Kathryn Markel Fine Arts is pleased to present an exhibition of new paintings by Laura Fayer. This marks the artist’s third solo exhibition with Kathryn Markel Fine Arts.
Fayer's mixed media paintings evoke an ephemeral natural world, poised in a delicate balance between dynamism and tranquility, movement and harmony.
Fayer creates her mixed media works through a combination of printmaking and painting. She uses handmade stencils and stamps to print patterns and lines onto very thin Japanese paper. This is then applied to the canvas in layers and painted over with acrylic medium, which causes the paper to dissolve into transparency. Only the printed marks remain, interspersed with rich swathes of acrylic paint. Throughout this process, the surface of the canvas undergoes constant changes, hundreds of micro-decisions, revisions, additions, and overlays. The resulting effect creates a world of constant movement and change, where printed images float and weave among the painted washes of color.
“I rely on visual memories of childhood years living in Japan and allow the memories to help shape my sensibilities,” says Fayer. “When I think back on these years, the memories are vast and fluid.” Capturing the fluidity of her memories abroad, Fayer’s pieces have a quiet but incessant, organic rhythm. Her imagery is based on waves, wind, moving trees, and music. Although much of Fayer’s work is nature-based and inspired by landscapes, she rarely relies on specific scenes or spaces, preferring to source from abstracted sense-impressions of movement and unusual juxtapositions.
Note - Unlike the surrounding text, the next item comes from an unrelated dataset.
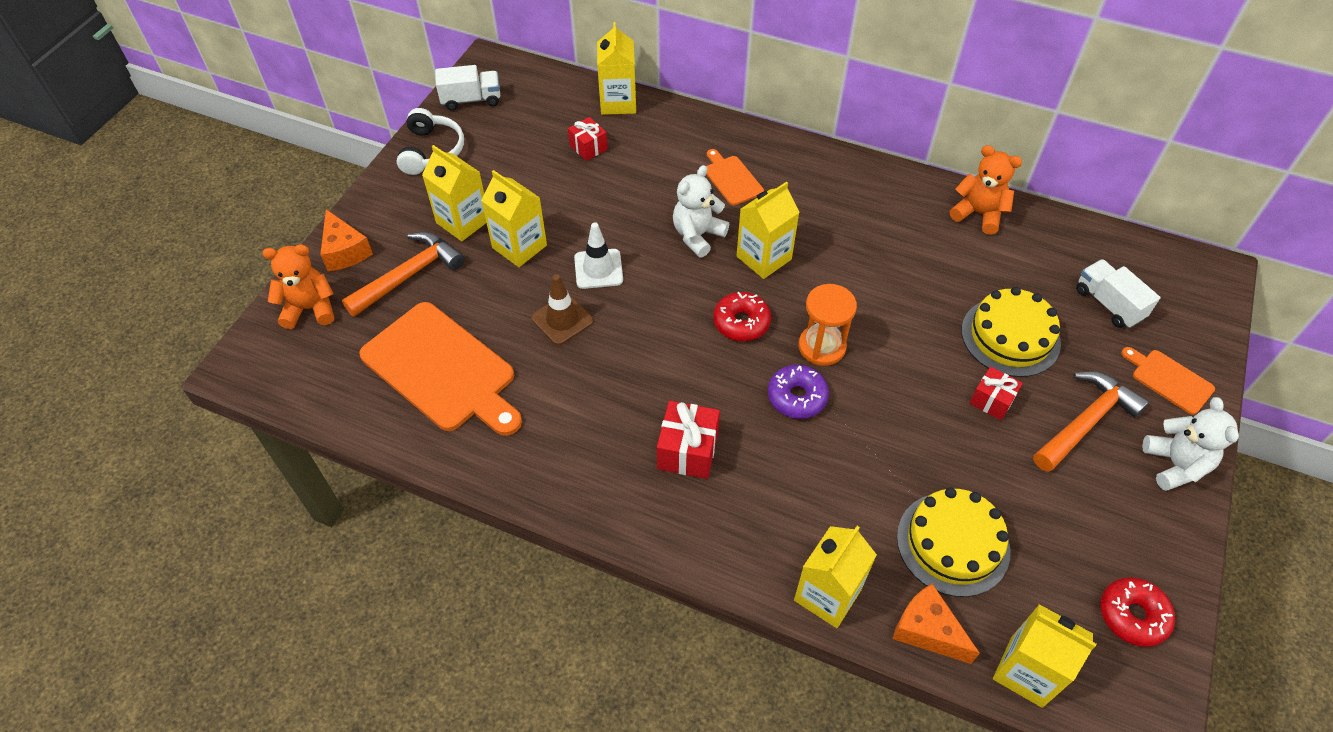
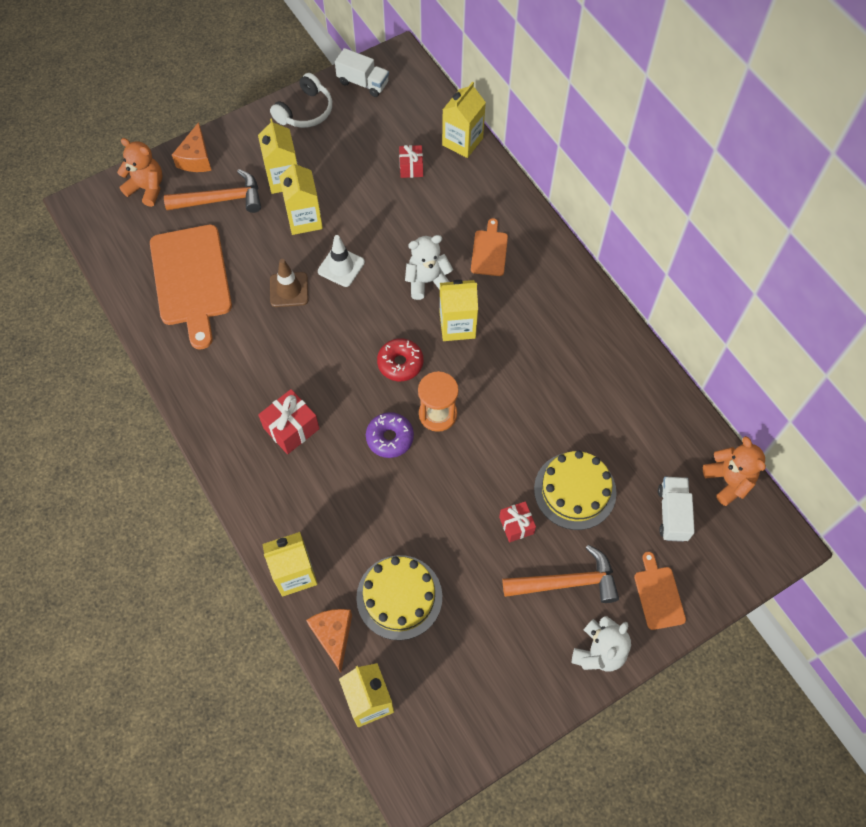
camera: 35 degrees right, 10 degrees up
orange teddy bear [950,145,1022,235] -> orange teddy bear moved to [703,436,766,506]
red donut [1100,577,1175,647] -> none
Laura Fayer is a graduate of Harvard University in Visual and Environmental Studies and holds a Master of Fine Arts in painting from Hunter College in New York City. She has received a Pollock-Krasner Foundation grant, as well as grants from International Residencies for Artists and the Massachusetts Cultural Council. She has been a fellow at the MacDowell Colony in NH, Yaddo in Saratoga Springs, NY, and the Bemis Center for Contemporary Art in Omaha, NE.